The gene-editing technique known as CRISPR was declared safe and feasible after a trial in cancer patients, potentially opening the door for the controversial tool’s wider use in fighting disease and improving health.
The clinical trial, with just three patients, was designed simply to determine the safety of the technique, not to cure the disease. While the scientists conducting the study cautioned it’s too early to declare success, they did say in a paper published in Science the technology “is possible at clinical scale” and that the initial results showed it was safe.
“Now we can move on to a whole new frontier of further engineering these cells and expanding the number of patients treated,” Edward A. Stadtmauer, an oncologist at the University of Pennsylvania and the study’s principal investigator, told Wired.
The results likely will add to the debate over whether the gene-altering tool should be banned or regulated.

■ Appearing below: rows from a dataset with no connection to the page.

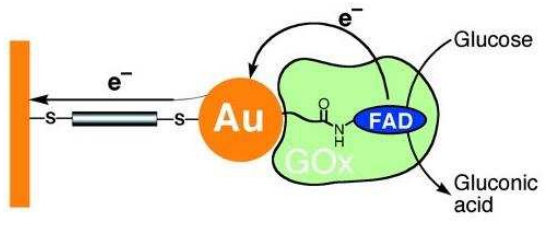
Figure 2. A schematic representation of a gold nanoparticle-reconstituted glucose oxidase electrode. From Xiao et al . Science 2003 , 299 , 1877-1881. Reprinted with permission from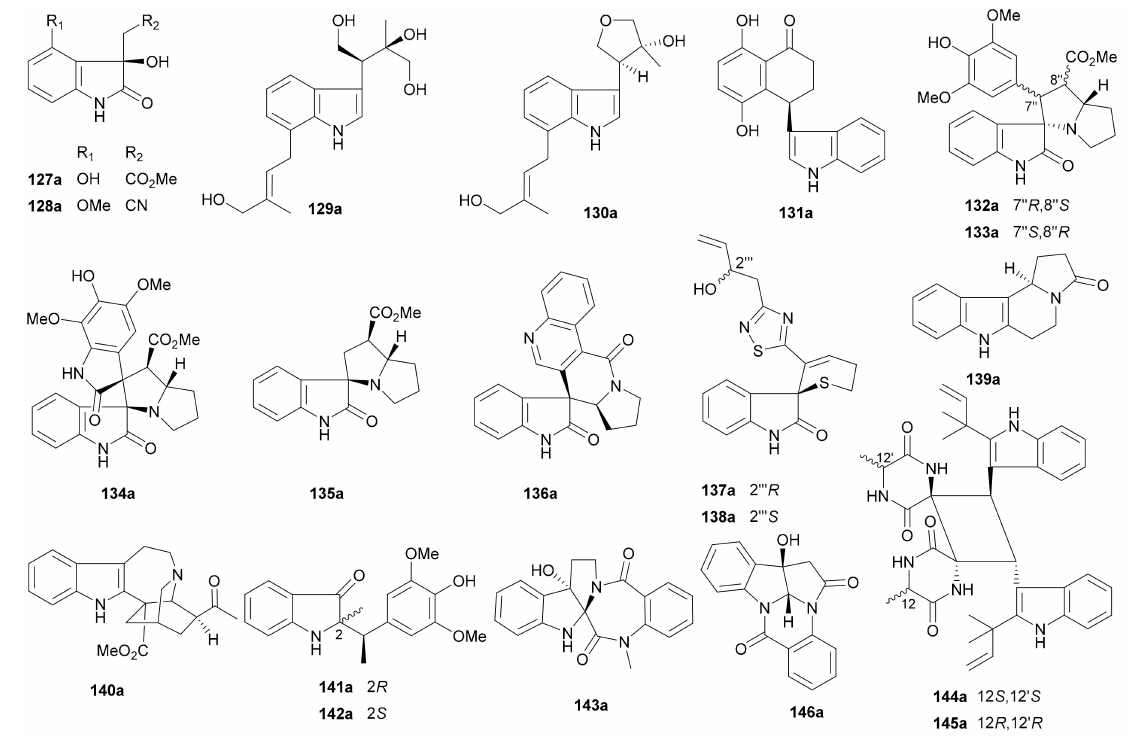
Figure 8. Structures of indole alkaloids. Song and coworkers reported two pairs of oxindole enantiomers 127a / 127b and 128a / 128b from Isatis tinctoria in 2019 [81], while 128b had been previously reported in optically pure form from Isatis indigotica in 2012 [82]. In 2017, Zhang and colleagues discov- ered two pairs of enantiomers bearing two prenyl groups ( 129a / 129b and 130a / 130b )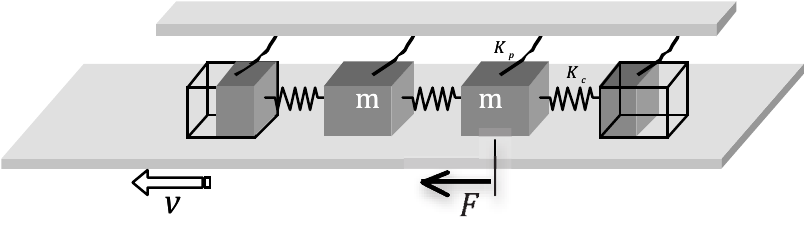
Figure 1. Diagram of the Burridge–Knopoff mechanical model. The system is composed of equal masses ( m ) that are connected to the system by horizontal springs of strength k and vertical springs of strength k . The mass is subjected to the force of friction F ( x ), which only depends on the velocity c p of the block ( V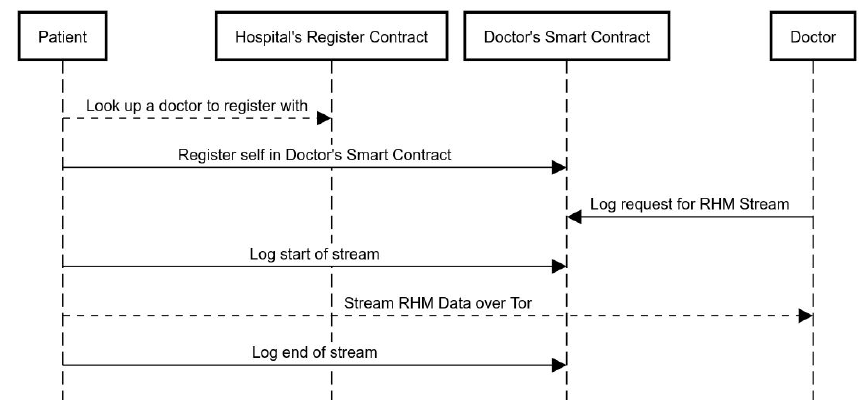
Figure 2. Sequence diagram of a remote health-monitoring instance, where a patient registers with the doctor and avails remote health-monitoring services. All interactions with the smart contract represent transactions. Dashed arrows represent off-chain interactions over Tor hidden services.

Some critics say they fear CRISPR will be used to create designer babies and others concerned about its use in modifying crops and livestock, which may have unintended impacts on the environment. Supporters of CRISPR research say it has the potential to prevent inherited diseases such as hemophilia and cystic fibrosis by altering the defective genes. The tool also may be effective against acquired conditions including AIDS and cancer.
“Two things worry me,” said bioethicist Hank Greely, a professor of law at Stanford University. “One is the intentional misuse of CRISPR. The other is that people with good intentions will inadvertently cause harm.”

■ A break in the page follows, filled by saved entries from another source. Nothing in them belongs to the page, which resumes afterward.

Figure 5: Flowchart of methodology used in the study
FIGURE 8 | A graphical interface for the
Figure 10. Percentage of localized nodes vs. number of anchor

But for treating diseases like sickle cell, “I think CRISPR will be transformative,” he told the Stanford Medicine magazine, “and that’s a great thing.”

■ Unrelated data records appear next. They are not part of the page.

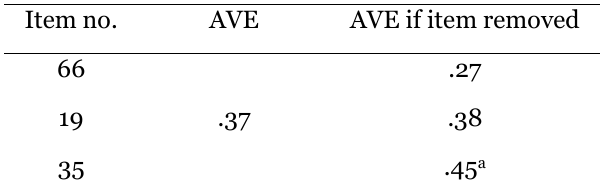
AVE Reliability for Factor 10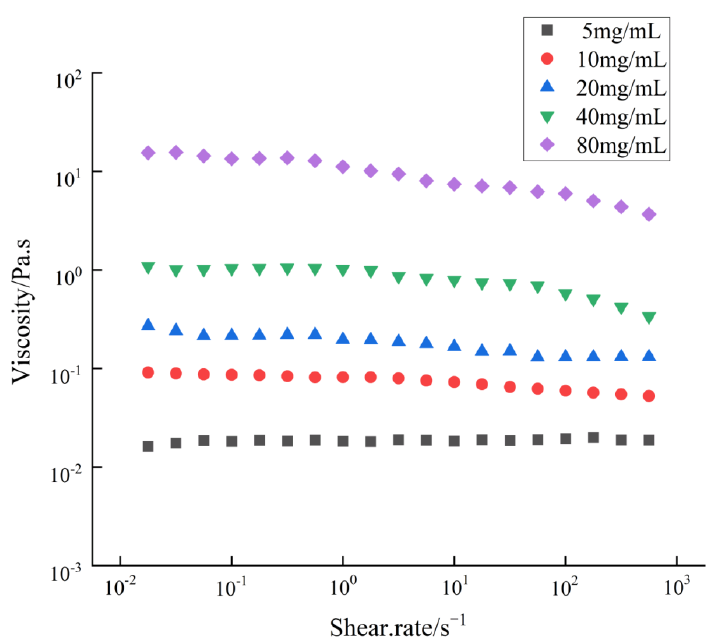
Figure 1. Variation of apparent viscosity of different concentration SAFP with shear rate.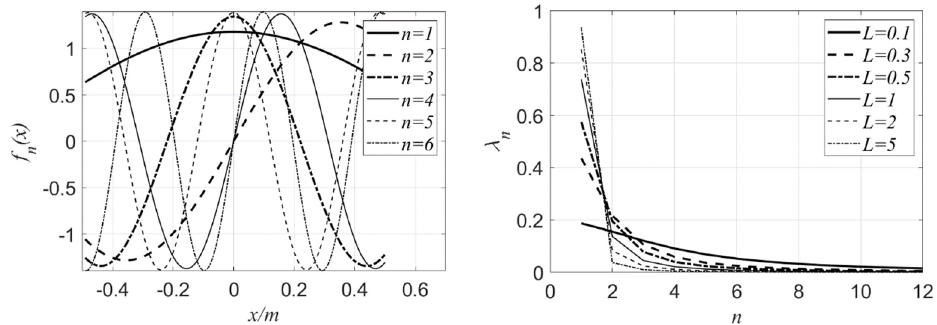
Figure 1. Eigenfunctions ( left ) and eigenvalues ( right ) of autocovariance matrix in the case of 1D. After the eigenfunctions and eigenvalues of 1D random field are obtained, the autocorrelation function can be obtained based on Equation (3); i.e., ∑ λ k f k ( x 1 ) f k ( x 2 ) . When the length of 1D random field is 1m and the correlation length L is 0.3 m, C ( x 1 , x 2 ) is displayed in Figure 2. Figure 2a is the autocorrelation kernel function represented by Equation (4), and Figure 2b–d are the C ( x 1 , x 2 ) obtained with K-L expansion, respec- tively, when the truncation number m is taken as 4, 8, and 12, whereby C ( x 1 , x 2 ) = m ∑ λ k f k ( x 1 ) f k ( x 2 ) . k = 1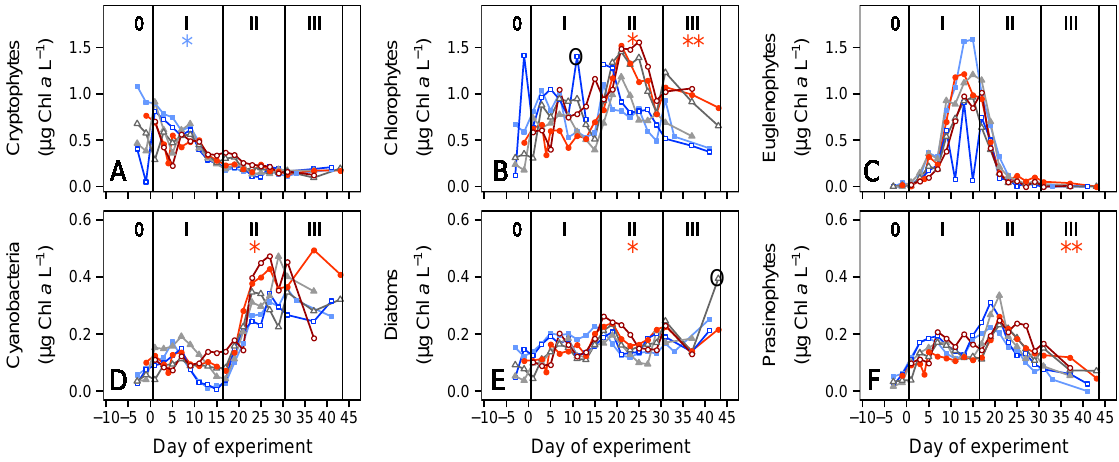
Figure 14. Contribution to total chlorophyll a by different phytoplankton groups as calculated by CHEMTAX from HPLC pigment analyses: (a) cryptophytes, (b) chlorophytes, (c) euglenophytes, (d) cyanobacteria, (e) diatoms, and (f) prasinophytes. Colours and symbols for each CO 2 treatment are described in Table 1. Red asterisks denote significant positive effect and blue asterisk a significant negative effect of CO 2 (* = p <0.05, ** = p <0.01). Outliers are indicated by black circles and were excluded from linear regression analyses.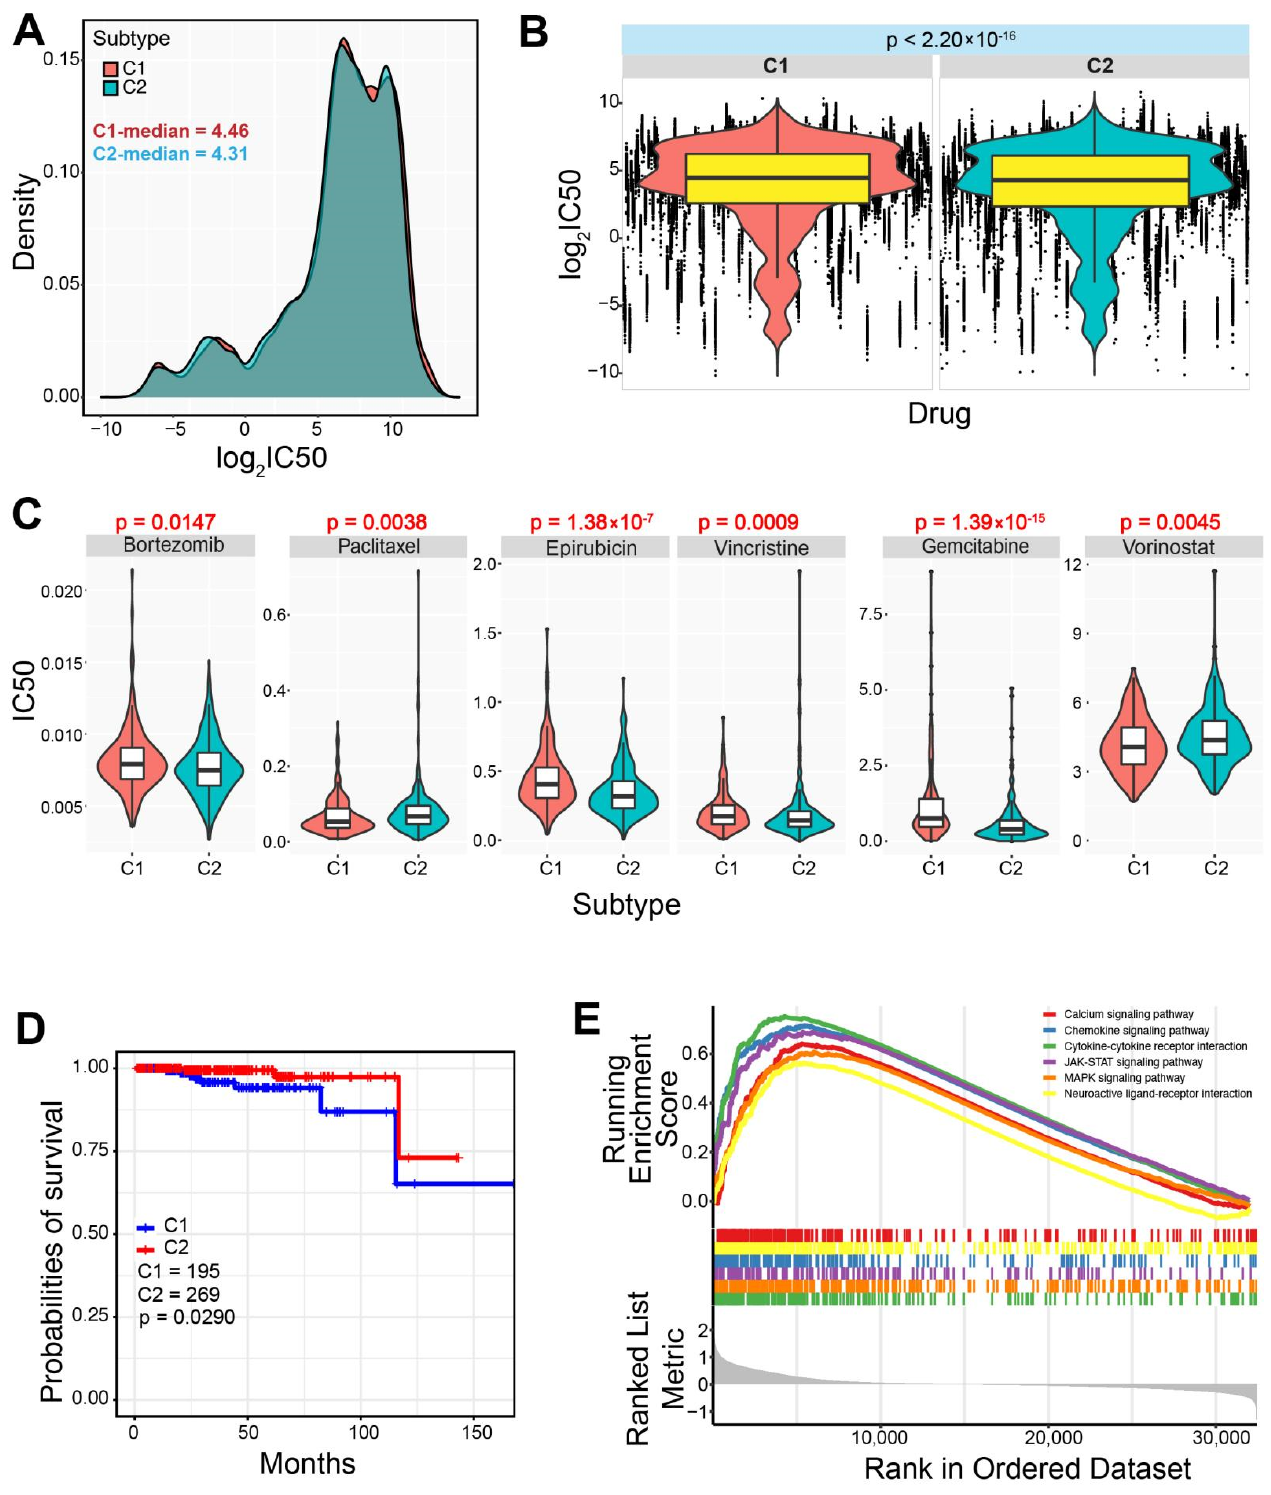
Figure 4. Drug response analysis between the two screened subtypes in PRAD. ( A ). The distributions of the IC50 values between the two subtypes, and the median values are also presented. ( B ). The detailed distributions of the IC50 values between the two subtypes ( p < 2.2 × 10 − 16 is estimated using the trend test). ( C ). Several drugs show significant differences of IC50 values between the two subtypes. ( D ). Survival analysis shows distinct survival outcomes between the two subtypes. ( E ). Gene set enrichment analysis (GSEA) of the dysregulated genes in the C2 compared with those in the C1 subtype indicates significantly enriched several biological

In December, a scientist and two associates in China were sentenced to three years in prison after using CRISPR to create the first genetically edited babies. When news broke of their action, there was an outcry among some researchers who called it “unconscionable” and “immoral and ethical.”
Private investors’ interests in startups focusing on gene-editing have surged in the last three years. Venture capitalists spent a record $809 million in the filed last year, a 19% jump from 2018 and more than five-fold of 2016, according to PitchBook data.
Poseida Therapeutics, after forgoing an IPO a year ago, landed a $142 million series C investment led by Novartis Pharma last April, the largest amount raised in the field in 2019. The most active investors in the gene-editing field are Alexandria Venture Investments from Pasadena, California and Chicago-based ARCH Venture Partners, which invested seven deals each in the past five years.
- In the cancer trial, three people received infusions of their own T cells, which had been genetically modified with enhanced cancer-recognizing receptors. The cells didn’t trigger any immune response and generated only mild adverse effects, and the patients’ health held steady or improved. The trial was conducted by researchers from the University of Pennsylvania and Stanford.
- CRISPR stands for Clustered Regularly Interspaced Short Palindromic Repeats.